County unveils potential water project for West Farmington, Southington and other areas

By Ed Runyan


The Trumbull County commissioners Thursday announced a water project they dubbed “Blueprint to Prosperity” that could serve hundreds of customers in West Farmington, Southington and other areas.

It involves construction of $15 million worth of waterlines north along Braceville Robinson Road and state Route 534 from Newton Falls to Southington and then farther north into West Farmington.

A “redundant” set of waterlines would travel west along U.S. Route 422 from Warren to Southington to ensure that there is enough water to serve both communities and any additional customers along the routes, said Randy Smith, Trumbull County engineer and sanitary engineer.

For Southington Township Trustee Sam Plott, the proposal is like a dream come true.

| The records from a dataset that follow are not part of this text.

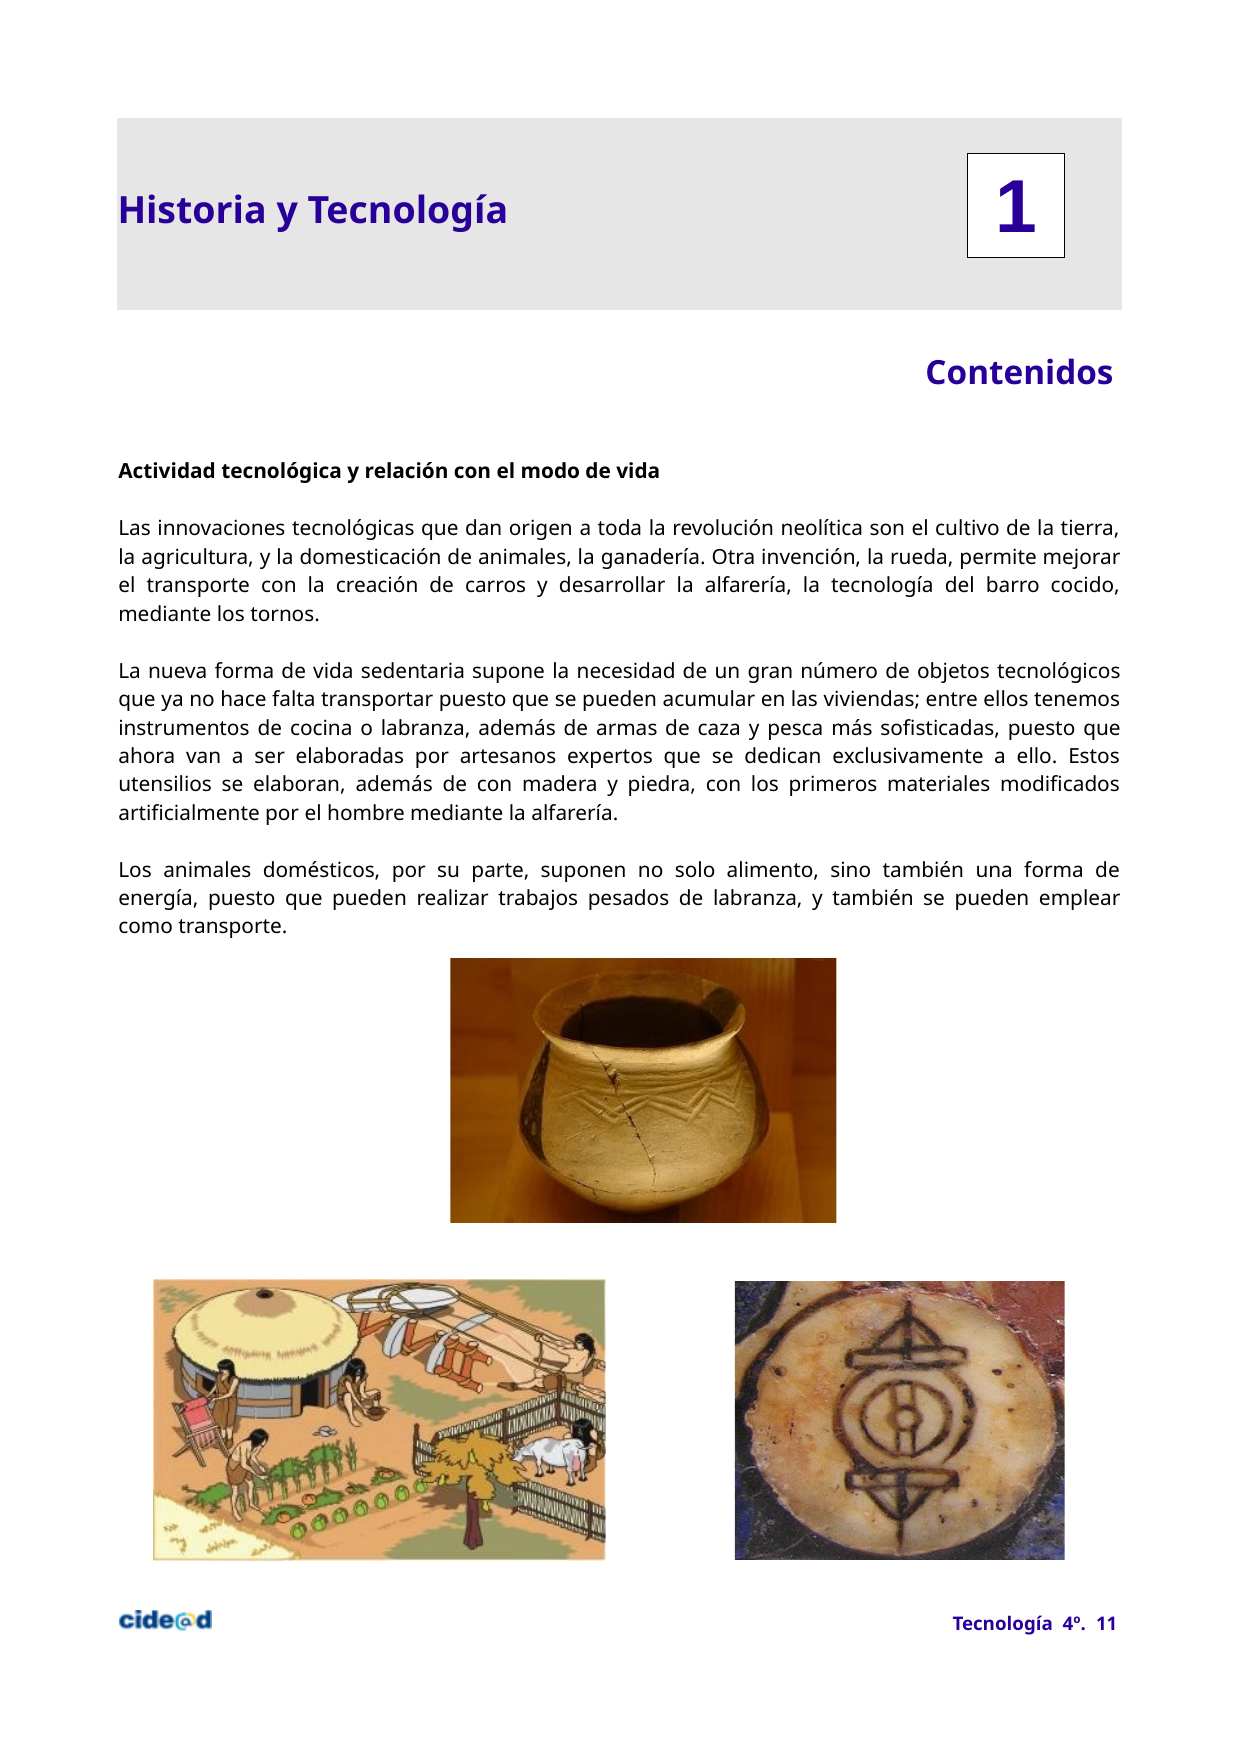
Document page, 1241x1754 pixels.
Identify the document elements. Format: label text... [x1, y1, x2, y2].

picture [450, 958, 837, 1223]
text Actividad tecnológica y relación con el modo de vida [118, 457, 1122, 485]
text Contenidos [118, 349, 1122, 394]
text Las innovaciones tecnológicas que dan origen a toda la revolución neolítica son el cultivo de la tierra, la agricultura, y la domesticación de animales, la ganadería. Otra invención, la rueda, permite mejorar el transporte con la creación de carros y desarrollar la alfarería, la tecnología del barro cocido, mediante los tornos. [118, 513, 1122, 627]
text Los animales domésticos, por su parte, suponen no solo alimento, sino también una forma de energía, puesto que pueden realizar trabajos pesados de labranza, y también se pueden emplear como transporte. [118, 855, 1122, 940]
table_header Historia y Tecnología [117, 118, 1122, 310]
picture [153, 1279, 606, 1561]
picture [118, 1610, 212, 1632]
picture [734, 1281, 1065, 1560]
text La nueva forma de vida sedentaria supone la necesidad de un gran número de objetos tecnológicos que ya no hace falta transportar puesto que se pueden acumular en las viviendas; entre ellos tenemos instrumentos de cocina o labranza, además de armas de caza y pesca más sofisticadas, puesto que ahora van a ser elaboradas por artesanos expertos que se dedican exclusivamente a ello. Estos utensilios se elaboran, además de con madera y piedra, con los primeros materiales modificados artificialmente por el hombre mediante la alfarería. [118, 656, 1122, 826]
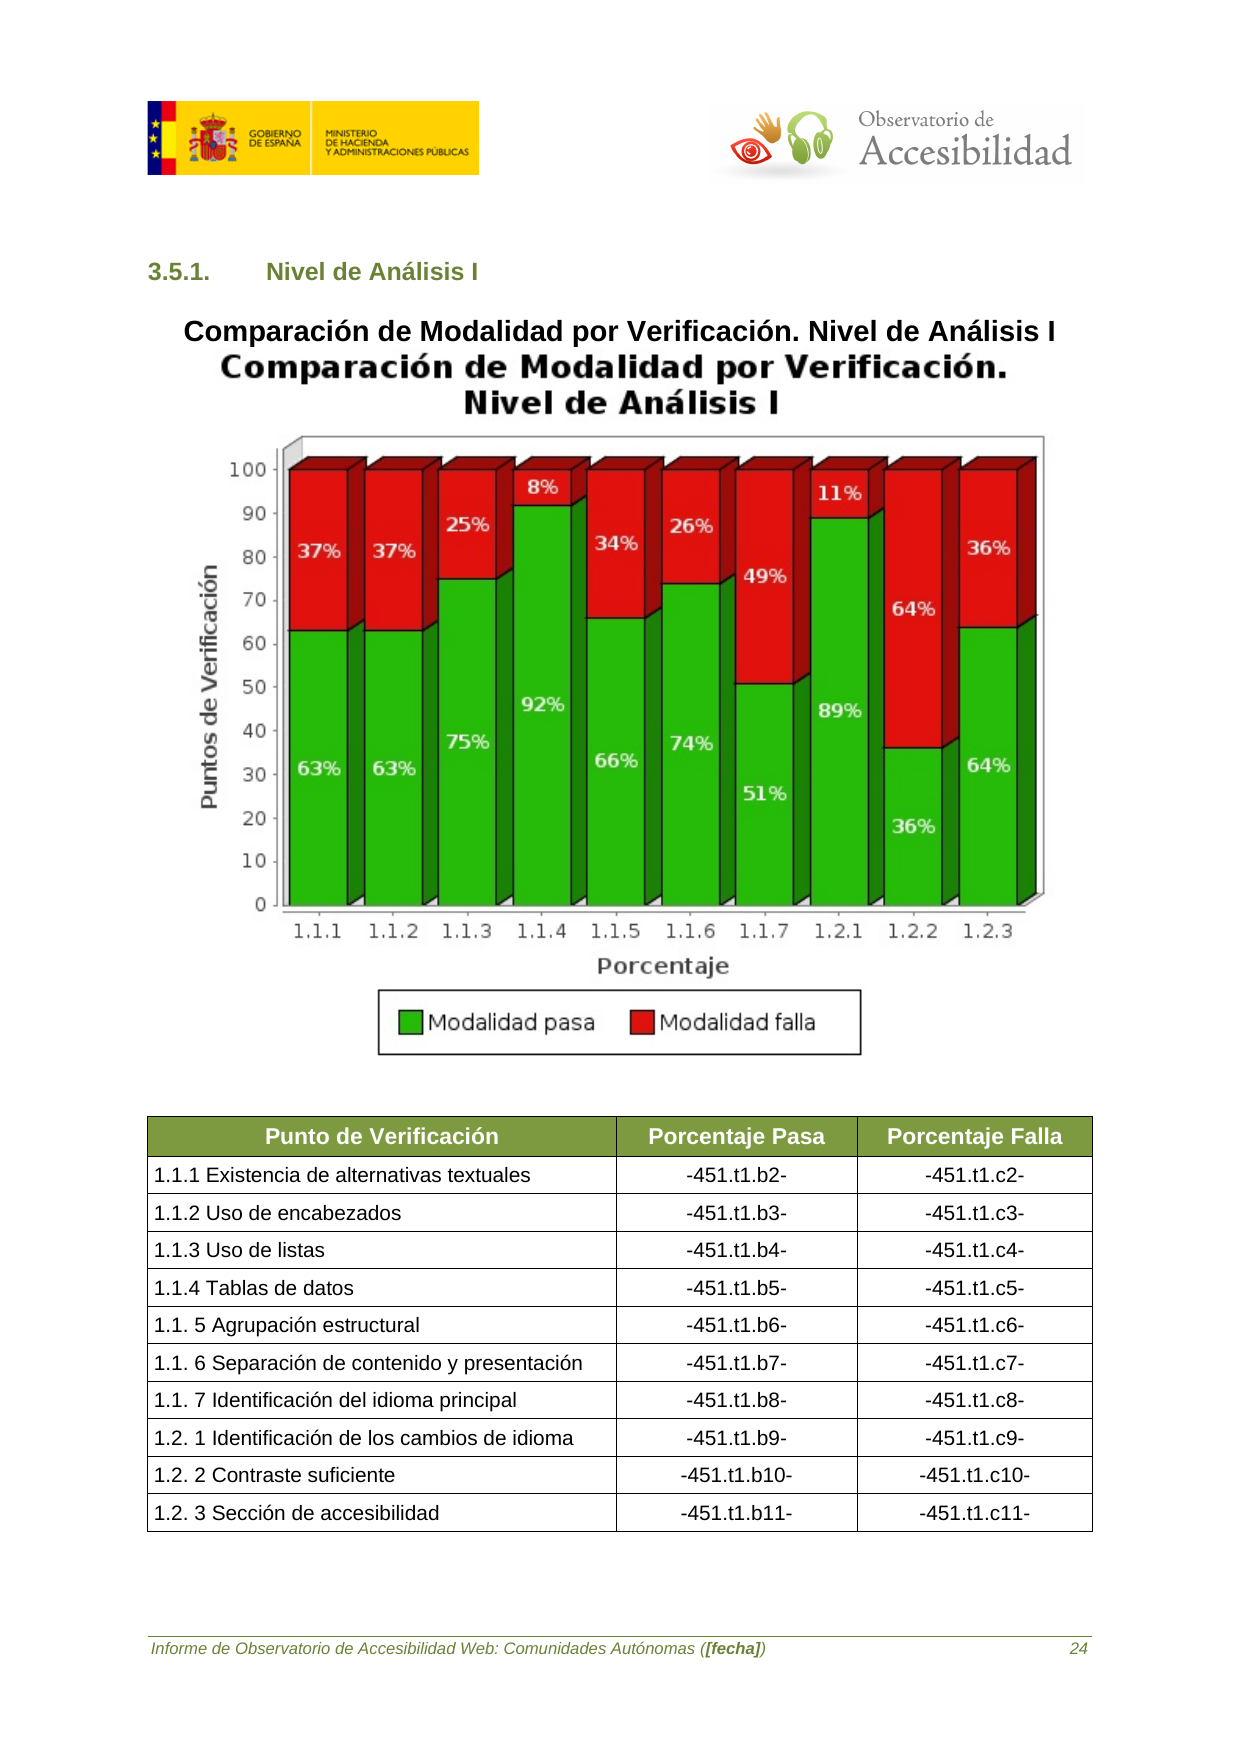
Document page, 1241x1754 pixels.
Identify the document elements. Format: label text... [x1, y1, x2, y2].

After residents in parts of Southington, Champion and Warren townships turned down a county water project earlier this year, he’s thrilled that another opportunity for Southington is being offered so soon.

And compared with the earlier proposal, this one will be much less expensive and much easier for residents to accept, with the cost to property owners being around half of the earlier proposal, Plott said.

Furthermore, property owners along the route of the project would have the option to refuse the water and not incur any cost, Smith said.

The key to the project is a zero-percent, 30-year loan from the Ohio Environmental Protection Agency and 50 percent forgiveness of the principal, Smith said.

State officials, in discussions with Trumbull County’s state representatives, Sean O’Brien of Bazetta, D-63th, and Michael O’Brien of Warren, D-64th, have offered the funding, Smith said.

“It’s probably a once-in-a-lifetime opportunity for Trumbull County,” said Mark Hutson, an engineer with Burgess and Niple of Painesville.

State officials approached Trumbull officials to seek a fix to the problem with the West Farmington water supply because the village’s treatment plant is in need of expensive upgrades, Smith said. An attempt was made to get water from Middlefield, but that Geauga County village did not have enough, Smith said.

The state also has concerns regarding the potential for algae blooms in the Grand River to shut down the village water supply such as what occurred in Toledo in 2014, Hutson said. West Farmington now gets its water from the Grand River.

State officials are starting to see higher levels of phosphorous, which causes algae blooms, in inland waterways such as the Grand River, Hutson said.

A $3 million part of the proposal would serve a section of Bazetta Township along Elm Road from Howland to Cortland, but that’s a lower priority for the state than the western project, Smith said.

The county will need to finalize an agreement with the state and reach agreements with West Farmington for its 278 water customers and the Southington Estates mobile-home park in Southington for its 130 customers for the project to move forward, Smith said.

Once the agreements are in place, the deadline is two years to have the water lines in operation, he said.

In addition to West Farmington and Southington, the project also could promote development in Bazetta, Braceville, Champion and Warren townships, officials said.